‘Rise’ Is Based On A True Story, But With One Major, Troubling Change

If you love musicals, kids who sing their hearts out, and family drama, NBC's Rise is perfect for you. The show follows a group of high school students as they produce the musical Spring Awakening, and, as you can probably imagine, the racy content doesn't go over well with the community. Couple that with the pressures of life, school, and family that are looming over the students, well, you've got a glass case of emotions. Luckily for viewers, these emotions frequently come out in song. Rise is based on a true story, to add to its impact. There's a real-life foundation to the musical tale, but some audience members are taking issue with its version of events.

According to the Philly Voice, Rise is loosely based on the 2013 book Drama High, written by Michael Sokolove. The book follows the story of teacher Lou Volpe and his involvement with the Harry S. Truman High School drama program in Levittown, Pennsylvania. As written by The New York Times, Volpe was able to make his high school drama program flourish even in the troubling financial situation cause by the last recession. Budgets were being cut, but Volpe was able to bring the Truman program to national attention with productions of shows such as Les Miserables, Spring Awakening, and RENT. His choice of "controversial" works that spawned conversation about sexuality, social issues, and addiction, to name a few, was the point, and it changed not just the lives of his students but the community around him. Volpe also had his own "Tracey" as he does in the show — a former student, Tracey Krause, who went off to college, got a degree in education, and came back to run the program so Volpe could retire.

Peter Kramer/NBC

Though it sounds like one hell of an inspirational piece of television, Rise hasn't been without its controversy. Volpe was a closeted married man at one time, and came out as gay later in life. Lou, Rise's Volpe counterpart, is a straight man with a wife and three kids. Because of this key change, the producers of Rise have been accused of "straight-washing" his story.

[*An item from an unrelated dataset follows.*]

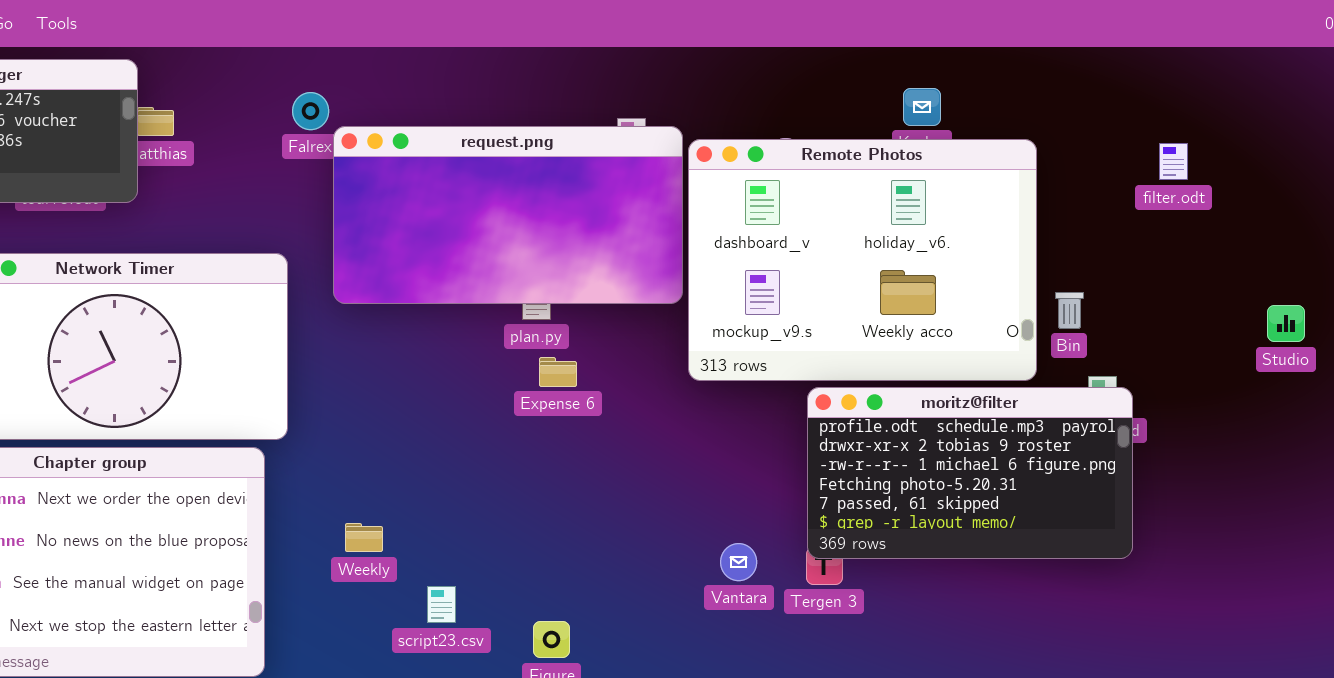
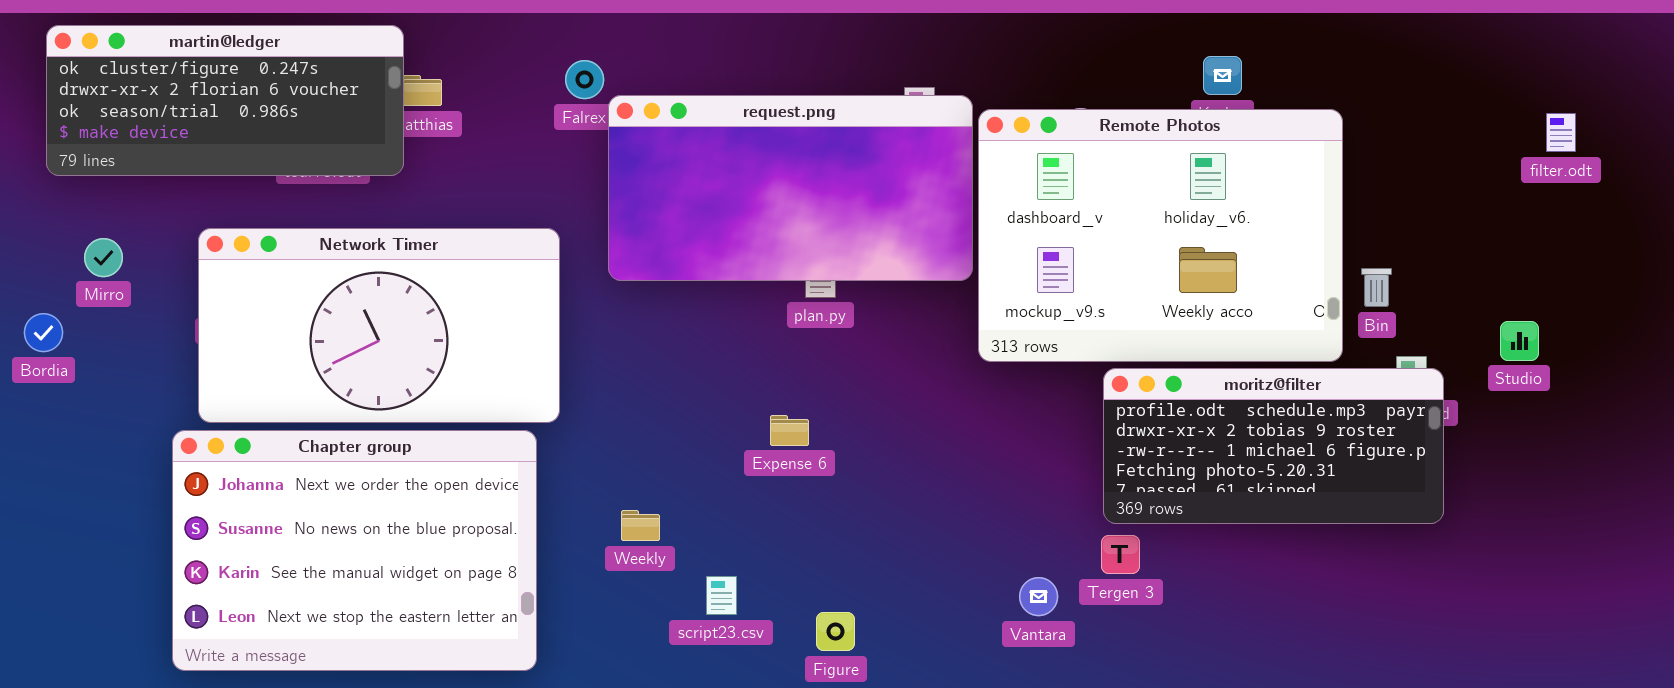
filter.odt: [1159,143,1188,180] -> [1546,113,1576,152], moved
Studio: [1267,305,1305,342] -> [1500,321,1539,361], moved
Expense 6: [539,357,577,387] -> [770,415,809,446], moved
moritz@filter: [807,387,1133,559] -> [1103,368,1444,524], resized
Vantara: [720,543,757,581] -> [1019,577,1058,616], moved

Rise executive producers Jason Katims, Jeffrey Seller, and Flody Suarez gave a joint statement regarding the backlash, which appeared in The Hollywood Reporter. It reads:

"The misinterpretation by some of what we've done with this show goes against what we fundamentally believe and who we are as individuals. We are firmly committed to LGBTQ inclusion, and most of all, are excited for the community to see Rise, which we believe portrays positive depictions of LGBTQ characters and stories on broadcast television with honesty and sensitivity. To that end, we worked with GLAAD on the show's LGBTQ storylines to ensure they are told with respect and authenticity."

According to the Hollywood Reporter, Rise "has been working with LGBTQ advocacy group GLAAD on many of its storylines in an effort to realistically portray [its] stories." These stories include that of Michael, a transgender student; Simon, a teen exploring his own sexuality; and Lou's married lesbian sister-in-law. Bustle has reached out to NBC for comment.

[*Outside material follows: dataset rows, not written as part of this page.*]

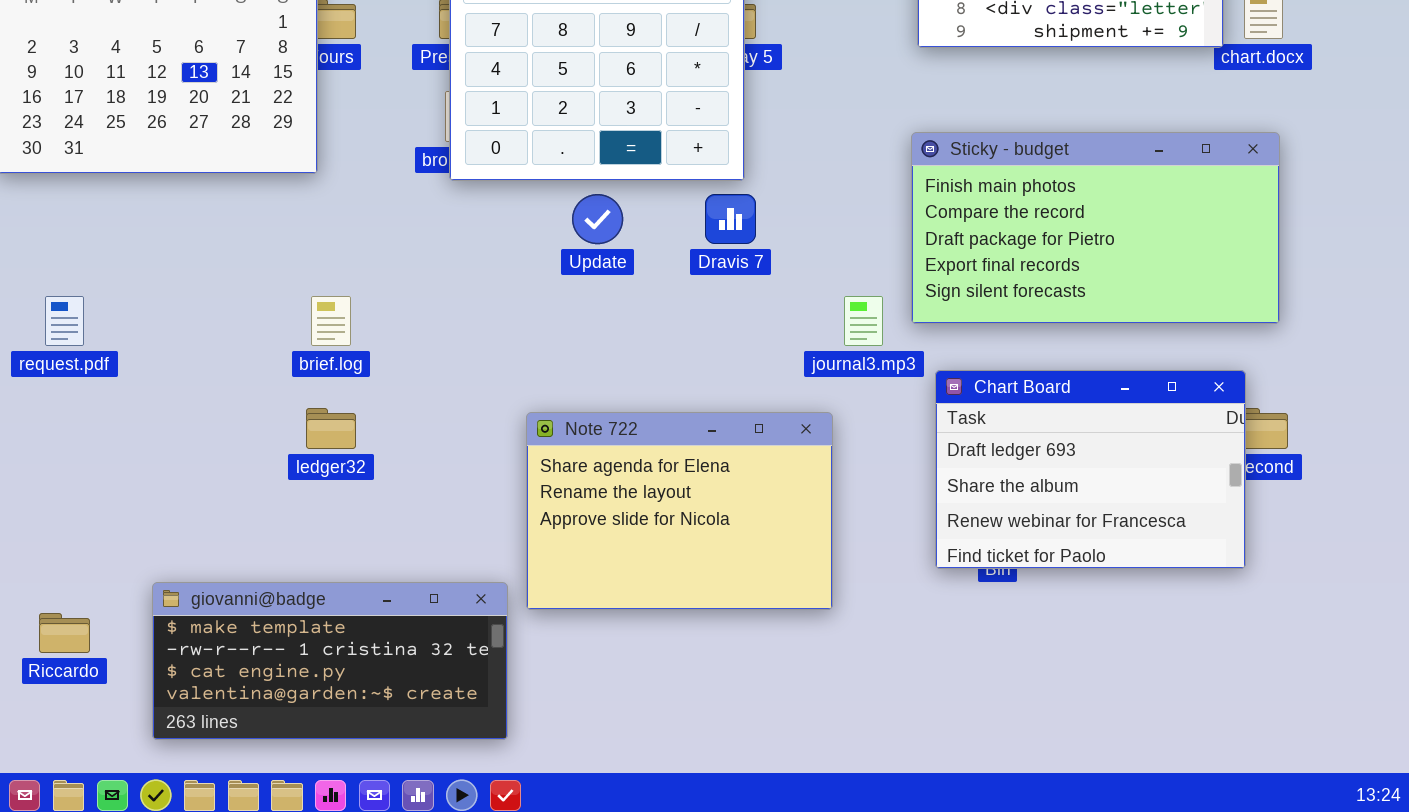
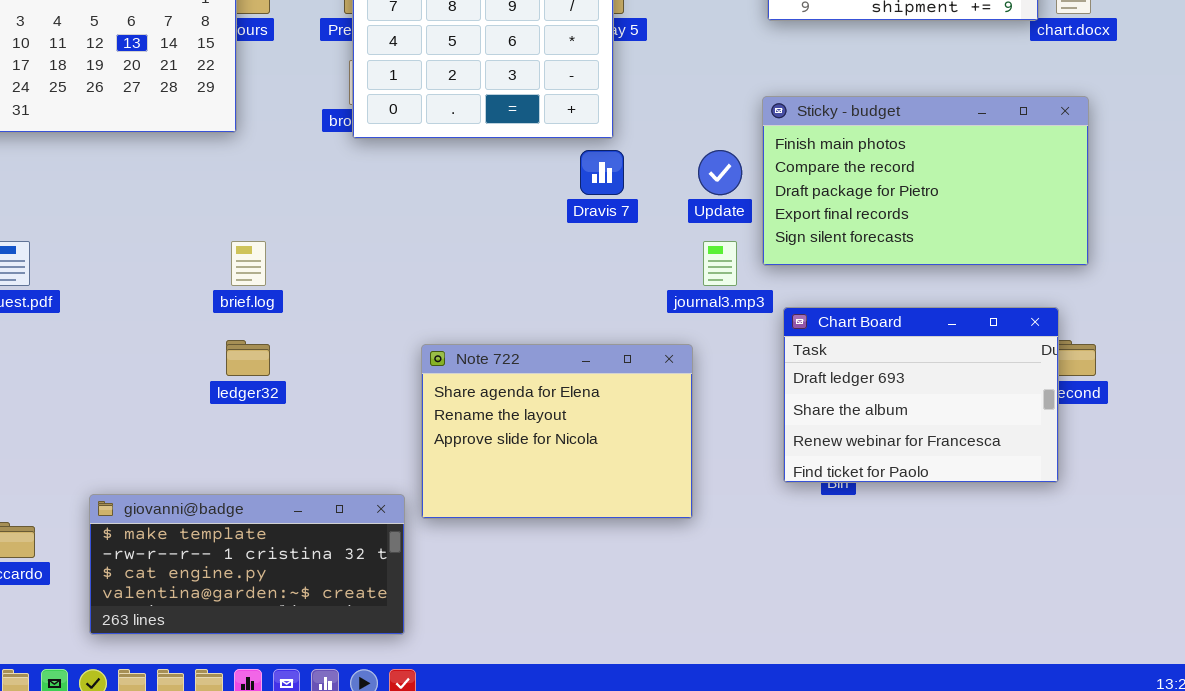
Update: [572,194,623,244] -> [698,150,742,195], moved

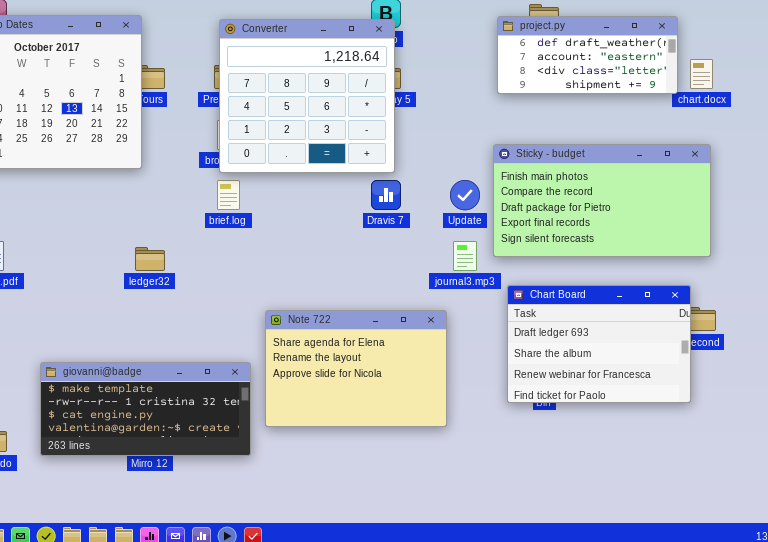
brief.log: [231,241,266,286] -> [217,180,240,210], moved
ledger32: [226,340,270,376] -> [135,247,165,271], moved
giovanni@badge: [89,494,405,635] -> [40,362,251,456], moved

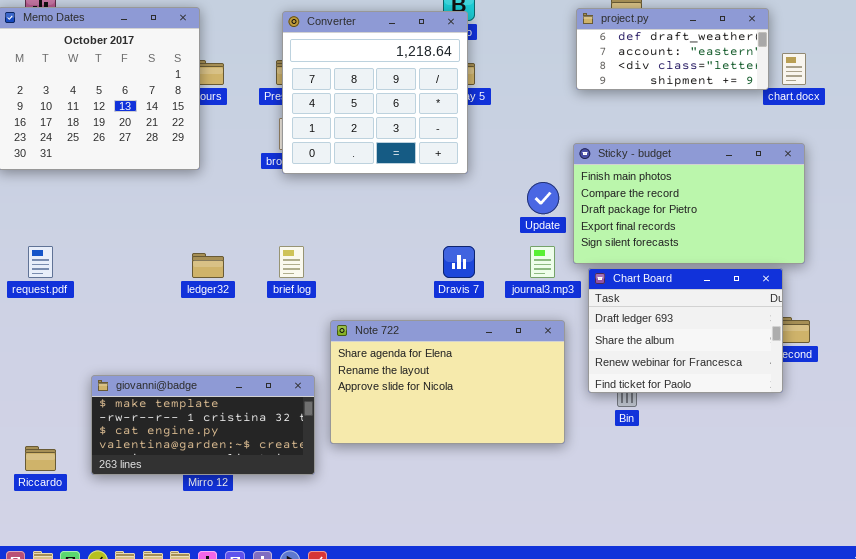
brief.log: [217,180,240,210] -> [279,246,304,278], moved
Dravis 7: [371,180,401,210] -> [443,246,475,278], moved
Chart Board: [507,285,691,403] -> [588,268,783,393], moved
Note 722: [265,310,447,427] -> [330,320,565,444], resized

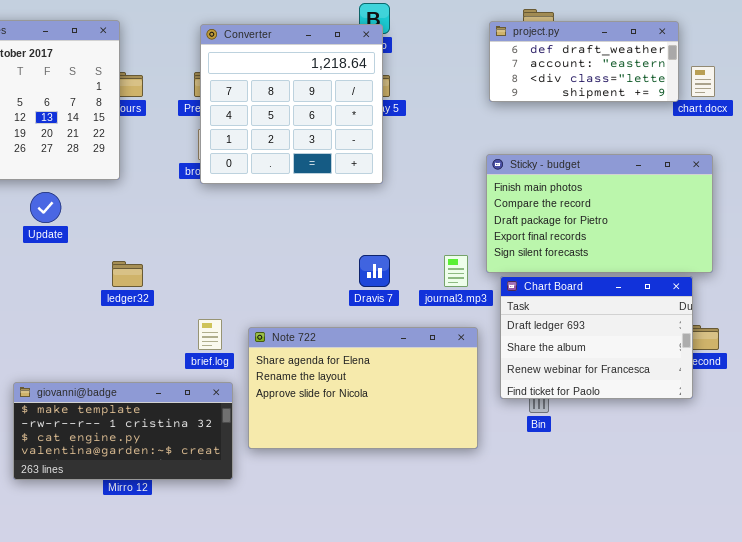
Update: [527,182,559,214] -> [30,192,61,223], moved
brief.log: [279,246,304,278] -> [198,319,222,350], moved

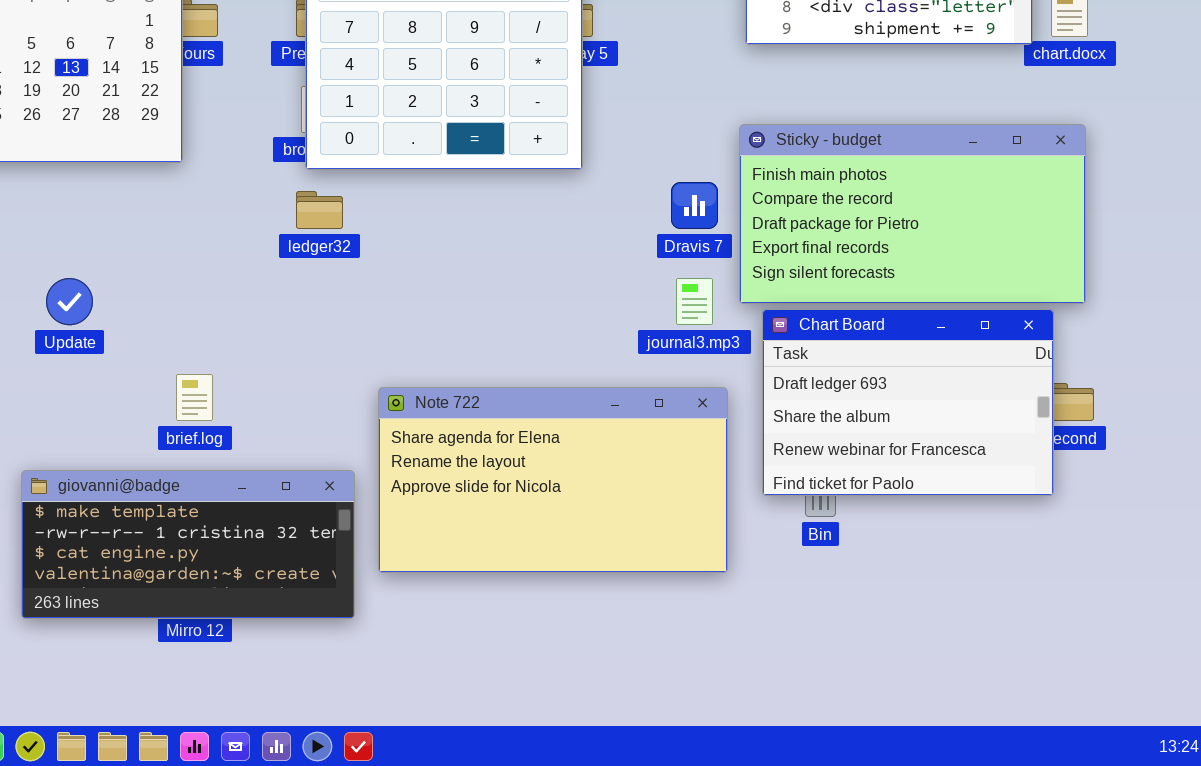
Update: [30,192,61,223] -> [46,278,93,325], moved
Dravis 7: [359,255,390,287] -> [671,182,718,229], moved
ledger32: [112,261,143,287] -> [296,191,343,229], moved
brief.log: [198,319,222,350] -> [176,374,213,421], moved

In terms of what else to expect from Rise, Katims, who also produced Friday Night Lights and Parenthood, says that pieces of his old shows will be evident in the new one. In an interview with TV Guide, Katims said he feels a lot of Friday Night Lights in Rise because of the subject matter and location. "One of the things that I was drawn to was that it felt similar in one way to Friday Night Lights and, while the subject matter is very different, both shows were focused in a small town," he said. "They were working class. I felt like I really wanted to tell this story and, in a similar way, have it feel like, 'Oh, I feel like I've been dropped down into this town. I just know these people and they feel real to me.'"

And in some ways, real they are. Rise premieres March 13 — inspired by a man who dedicated his life to bringing the arts to town that needed them to stand out.